"""
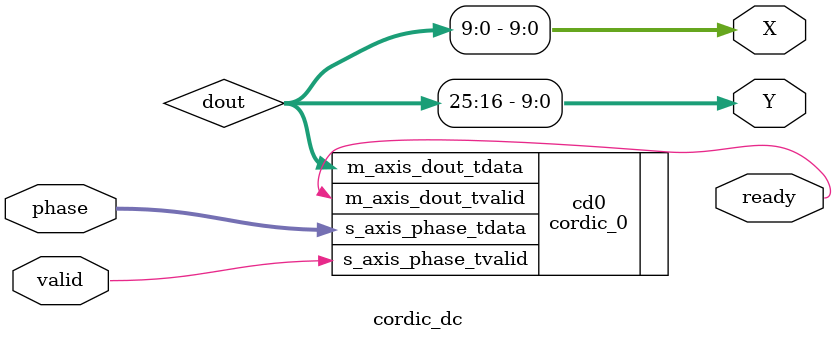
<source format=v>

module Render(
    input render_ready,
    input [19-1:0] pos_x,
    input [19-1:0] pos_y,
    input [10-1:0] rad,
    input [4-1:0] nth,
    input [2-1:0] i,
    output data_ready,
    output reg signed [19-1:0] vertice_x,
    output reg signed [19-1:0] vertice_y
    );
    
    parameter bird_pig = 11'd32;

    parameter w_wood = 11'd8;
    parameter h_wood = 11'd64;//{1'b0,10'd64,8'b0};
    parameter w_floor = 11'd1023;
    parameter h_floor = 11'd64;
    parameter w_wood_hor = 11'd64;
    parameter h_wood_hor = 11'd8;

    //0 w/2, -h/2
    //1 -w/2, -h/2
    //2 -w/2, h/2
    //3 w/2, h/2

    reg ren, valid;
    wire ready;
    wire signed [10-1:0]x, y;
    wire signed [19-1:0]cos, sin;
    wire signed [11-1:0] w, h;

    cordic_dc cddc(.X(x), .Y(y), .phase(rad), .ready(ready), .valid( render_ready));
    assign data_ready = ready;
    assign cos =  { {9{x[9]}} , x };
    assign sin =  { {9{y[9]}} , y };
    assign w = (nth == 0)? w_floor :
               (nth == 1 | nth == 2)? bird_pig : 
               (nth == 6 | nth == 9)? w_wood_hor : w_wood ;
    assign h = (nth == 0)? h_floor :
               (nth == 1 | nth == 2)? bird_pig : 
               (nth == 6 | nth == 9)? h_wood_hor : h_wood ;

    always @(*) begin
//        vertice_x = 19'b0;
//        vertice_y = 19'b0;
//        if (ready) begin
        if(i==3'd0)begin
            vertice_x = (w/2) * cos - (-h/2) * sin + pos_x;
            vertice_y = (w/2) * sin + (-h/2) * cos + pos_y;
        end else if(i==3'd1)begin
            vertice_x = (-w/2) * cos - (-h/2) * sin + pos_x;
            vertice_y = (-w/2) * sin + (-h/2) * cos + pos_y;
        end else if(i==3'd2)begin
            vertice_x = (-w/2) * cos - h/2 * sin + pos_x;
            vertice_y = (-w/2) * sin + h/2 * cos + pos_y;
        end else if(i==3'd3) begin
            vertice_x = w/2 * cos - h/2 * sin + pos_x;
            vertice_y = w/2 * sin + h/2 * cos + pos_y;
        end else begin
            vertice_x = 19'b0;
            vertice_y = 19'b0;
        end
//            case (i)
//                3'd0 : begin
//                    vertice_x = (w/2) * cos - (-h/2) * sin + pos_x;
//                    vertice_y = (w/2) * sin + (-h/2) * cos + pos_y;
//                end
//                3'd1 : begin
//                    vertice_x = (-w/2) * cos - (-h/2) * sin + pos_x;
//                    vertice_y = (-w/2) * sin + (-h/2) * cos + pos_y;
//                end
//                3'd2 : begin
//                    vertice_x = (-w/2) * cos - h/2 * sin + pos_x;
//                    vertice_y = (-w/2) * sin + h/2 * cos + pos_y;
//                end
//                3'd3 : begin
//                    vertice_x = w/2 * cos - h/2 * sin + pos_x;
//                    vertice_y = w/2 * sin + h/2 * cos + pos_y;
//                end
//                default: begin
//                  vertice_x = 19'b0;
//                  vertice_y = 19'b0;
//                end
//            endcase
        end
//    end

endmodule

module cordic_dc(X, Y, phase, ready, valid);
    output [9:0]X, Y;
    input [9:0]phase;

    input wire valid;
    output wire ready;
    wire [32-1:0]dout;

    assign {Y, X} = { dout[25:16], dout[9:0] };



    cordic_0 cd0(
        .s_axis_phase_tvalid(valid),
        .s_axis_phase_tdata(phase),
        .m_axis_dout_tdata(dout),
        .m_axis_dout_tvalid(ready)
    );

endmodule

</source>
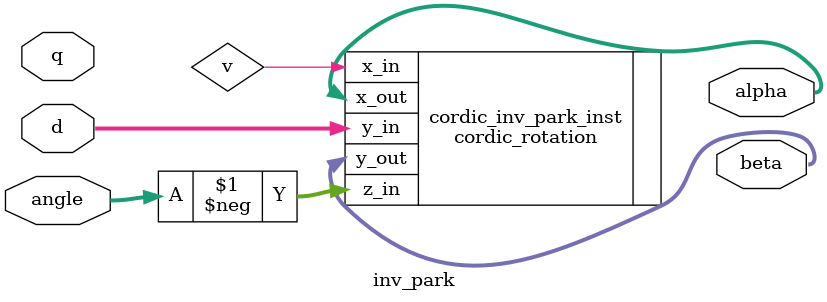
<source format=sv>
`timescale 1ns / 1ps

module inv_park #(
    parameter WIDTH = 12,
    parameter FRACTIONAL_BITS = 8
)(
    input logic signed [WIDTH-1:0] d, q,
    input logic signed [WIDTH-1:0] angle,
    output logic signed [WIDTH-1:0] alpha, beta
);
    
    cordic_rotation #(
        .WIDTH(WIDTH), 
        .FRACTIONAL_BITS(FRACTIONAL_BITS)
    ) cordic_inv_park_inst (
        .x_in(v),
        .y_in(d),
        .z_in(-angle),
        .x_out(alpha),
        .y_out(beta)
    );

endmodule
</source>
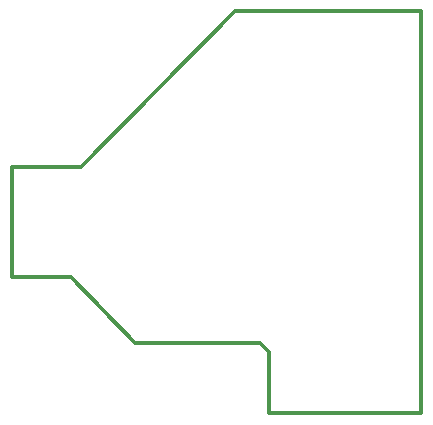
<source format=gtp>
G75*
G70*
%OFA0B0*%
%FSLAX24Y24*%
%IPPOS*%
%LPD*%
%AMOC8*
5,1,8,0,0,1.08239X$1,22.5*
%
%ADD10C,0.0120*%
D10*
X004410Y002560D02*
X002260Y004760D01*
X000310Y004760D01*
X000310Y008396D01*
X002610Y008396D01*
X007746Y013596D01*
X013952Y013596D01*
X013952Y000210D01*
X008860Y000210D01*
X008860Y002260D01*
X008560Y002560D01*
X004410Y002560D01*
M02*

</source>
"""
* **What you will do**
Go through the data and show every line where "parameter" occurs.

* **Solution**
    parameter bird_pig = 11'd32;
    parameter w_wood = 11'd8;
    parameter h_wood = 11'd64;//{1'b0,10'd64,8'b0};
    parameter w_floor = 11'd1023;
    parameter h_floor = 11'd64;
    parameter w_wood_hor = 11'd64;
    parameter h_wood_hor = 11'd8;
    parameter WIDTH = 12,
    parameter FRACTIONAL_BITS = 8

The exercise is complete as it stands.